*** Opening Information given ***

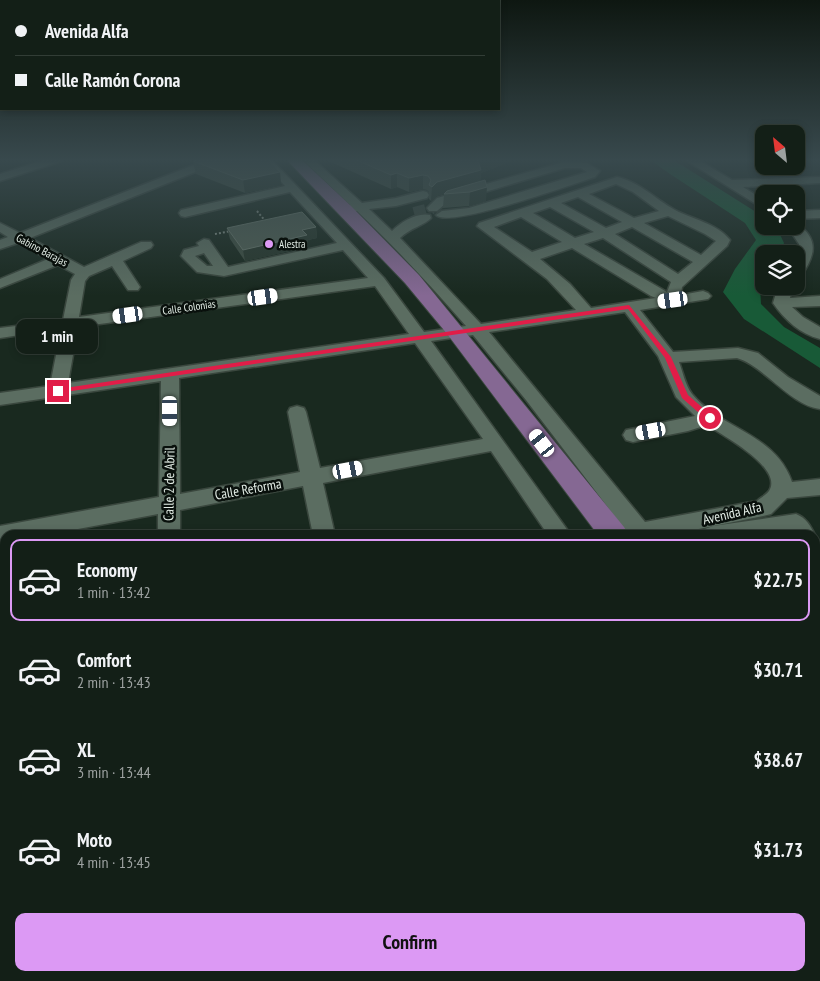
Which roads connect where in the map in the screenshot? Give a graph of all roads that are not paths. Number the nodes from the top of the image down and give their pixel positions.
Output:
1 (103, 205) edge
2 (221, 205) edge
3 (331, 205) edge
4 (337, 205) edge
5 (340, 205) edge
6 (364, 205) edge
7 (380, 205) edge
8 (437, 205) tunnel mouth
9 (494, 205) edge
10 (546, 205) edge
11 (554, 205) edge
12 (599, 205) edge
13 (659, 205) edge
14 (345, 211) junction
15 (669, 212) junction
16 (185, 213) dead end
17 (428, 213) junction
18 (523, 213) junction
19 (820, 214) edge
20 (805, 215) edge
21 (631, 223) junction
22 (0, 227) edge
23 (605, 234) junction
24 (800, 235) edge
25 (19, 238) junction
26 (393, 238) junction
27 (572, 243) junction
28 (0, 245) edge
29 (146, 245) dead end
30 (346, 245) junction
31 (814, 253) edge
32 (531, 257) junction
33 (59, 259) junction
34 (115, 259) junction
35 (702, 261) junction
36 (805, 262) edge
37 (222, 270) junction
38 (84, 272) junction
39 (415, 272) junction
40 (379, 281) junction
41 (680, 281) junction
42 (0, 284) edge
43 (132, 288) dead end
44 (782, 295) edge
45 (704, 296) dead end
46 (673, 300) junction
47 (820, 301) edge
48 (781, 303) junction
49 (629, 307) junction
50 (586, 313) junction
51 (70, 323) junction
52 (0, 333) edge
53 (448, 333) junction
54 (820, 334) edge
55 (668, 357) junction
56 (170, 374) junction
57 (58, 391) junction
58 (0, 399) edge
59 (819, 403) edge
60 (297, 412) dead end
61 (710, 418) junction
62 (633, 434) dead end
63 (496, 443) junction
64 (311, 477) junction
65 (820, 487) edge
66 (780, 491) junction
67 (169, 503) junction
68 (26, 530) edge
69 (169, 530) edge
70 (323, 530) edge
71 (557, 530) edge
72 (586, 530) edge
73 (610, 530) edge
74 (638, 530) edge
75 (660, 530) edge
76 (754, 530) edge
77 (801, 530) edge

1 - 25 street
2 - 16 street
3 - 14 street
4 - 14 main road
5 - 14 street
6 - 14 street
7 - 14 street
8 - 17 street
9 - 17 street
10 - 18 street
11 - 23 street
12 - 21 street
13 - 15 street
14 - 17 street
14 - 26 street
14 - 30 street
14 - 39 main road
14 - 53 main road
15 - 21 street
15 - 35 street
17 - 26 street
18 - 27 street
18 - 32 street
19 - 20 street
21 - 23 street
21 - 35 street
22 - 25 street, Gabino Barajas
23 - 27 street
23 - 41 street
24 - 31 street
25 - 28 street
25 - 33 street, Gabino Barajas
26 - 39 street
27 - 32 street
27 - 46 street
29 - 34 street
30 - 37 street
30 - 40 street
31 - 36 street
32 - 50 street
33 - 38 street, Gabino Barajas
33 - 42 street
34 - 38 street
34 - 43 street
35 - 41 street
37 - 37 street
38 - 51 street
39 - 53 main road
40 - 51 street, Calle Colonias
40 - 53 street
41 - 46 street
44 - 48 street
45 - 46 street
46 - 49 street
47 - 48 street
48 - 54 street
49 - 50 street
49 - 55 street
50 - 53 street
51 - 52 street, Calle Colonias
51 - 57 street
53 - 56 street
53 - 63 street
53 - 72 main road
53 - 73 main road
53 - 74 street
55 - 59 street
55 - 61 street
56 - 57 street
56 - 67 street, Calle 2 de Abril
57 - 58 street
60 - 64 street
61 - 62 street
61 - 66 street
63 - 64 street, Calle Reforma
63 - 71 street
64 - 67 street, Calle Reforma
64 - 70 street
65 - 66 street
66 - 75 street, Avenida Alfa
67 - 68 street, Calle Reforma
67 - 69 street, Calle 2 de Abril
76 - 77 street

*** Closing Information given ***

Aim of the exercise:
Word for word, give the entries back in full; the pictures do not belong in the copy.

Exercise solution:
Which roads connect where in the map in the screenshot? Give a graph of all roads that are not paths. Number the nodes from the top of the image down and give their pixel positions.
Output:
1 (103, 205) edge
2 (221, 205) edge
3 (331, 205) edge
4 (337, 205) edge
5 (340, 205) edge
6 (364, 205) edge
7 (380, 205) edge
8 (437, 205) tunnel mouth
9 (494, 205) edge
10 (546, 205) edge
11 (554, 205) edge
12 (599, 205) edge
13 (659, 205) edge
14 (345, 211) junction
15 (669, 212) junction
16 (185, 213) dead end
17 (428, 213) junction
18 (523, 213) junction
19 (820, 214) edge
20 (805, 215) edge
21 (631, 223) junction
22 (0, 227) edge
23 (605, 234) junction
24 (800, 235) edge
25 (19, 238) junction
26 (393, 238) junction
27 (572, 243) junction
28 (0, 245) edge
29 (146, 245) dead end
30 (346, 245) junction
31 (814, 253) edge
32 (531, 257) junction
33 (59, 259) junction
34 (115, 259) junction
35 (702, 261) junction
36 (805, 262) edge
37 (222, 270) junction
38 (84, 272) junction
39 (415, 272) junction
40 (379, 281) junction
41 (680, 281) junction
42 (0, 284) edge
43 (132, 288) dead end
44 (782, 295) edge
45 (704, 296) dead end
46 (673, 300) junction
47 (820, 301) edge
48 (781, 303) junction
49 (629, 307) junction
50 (586, 313) junction
51 (70, 323) junction
52 (0, 333) edge
53 (448, 333) junction
54 (820, 334) edge
55 (668, 357) junction
56 (170, 374) junction
57 (58, 391) junction
58 (0, 399) edge
59 (819, 403) edge
60 (297, 412) dead end
61 (710, 418) junction
62 (633, 434) dead end
63 (496, 443) junction
64 (311, 477) junction
65 (820, 487) edge
66 (780, 491) junction
67 (169, 503) junction
68 (26, 530) edge
69 (169, 530) edge
70 (323, 530) edge
71 (557, 530) edge
72 (586, 530) edge
73 (610, 530) edge
74 (638, 530) edge
75 (660, 530) edge
76 (754, 530) edge
77 (801, 530) edge

1 - 25 street
2 - 16 street
3 - 14 street
4 - 14 main road
5 - 14 street
6 - 14 street
7 - 14 street
8 - 17 street
9 - 17 street
10 - 18 street
11 - 23 street
12 - 21 street
13 - 15 street
14 - 17 street
14 - 26 street
14 - 30 street
14 - 39 main road
14 - 53 main road
15 - 21 street
15 - 35 street
17 - 26 street
18 - 27 street
18 - 32 street
19 - 20 street
21 - 23 street
21 - 35 street
22 - 25 street, Gabino Barajas
23 - 27 street
23 - 41 street
24 - 31 street
25 - 28 street
25 - 33 street, Gabino Barajas
26 - 39 street
27 - 32 street
27 - 46 street
29 - 34 street
30 - 37 street
30 - 40 street
31 - 36 street
32 - 50 street
33 - 38 street, Gabino Barajas
33 - 42 street
34 - 38 street
34 - 43 street
35 - 41 street
37 - 37 street
38 - 51 street
39 - 53 main road
40 - 51 street, Calle Colonias
40 - 53 street
41 - 46 street
44 - 48 street
45 - 46 street
46 - 49 street
47 - 48 street
48 - 54 street
49 - 50 street
49 - 55 street
50 - 53 street
51 - 52 street, Calle Colonias
51 - 57 street
53 - 56 street
53 - 63 street
53 - 72 main road
53 - 73 main road
53 - 74 street
55 - 59 street
55 - 61 street
56 - 57 street
56 - 67 street, Calle 2 de Abril
57 - 58 street
60 - 64 street
61 - 62 street
61 - 66 street
63 - 64 street, Calle Reforma
63 - 71 street
64 - 67 street, Calle Reforma
64 - 70 street
65 - 66 street
66 - 75 street, Avenida Alfa
67 - 68 street, Calle Reforma
67 - 69 street, Calle 2 de Abril
76 - 77 street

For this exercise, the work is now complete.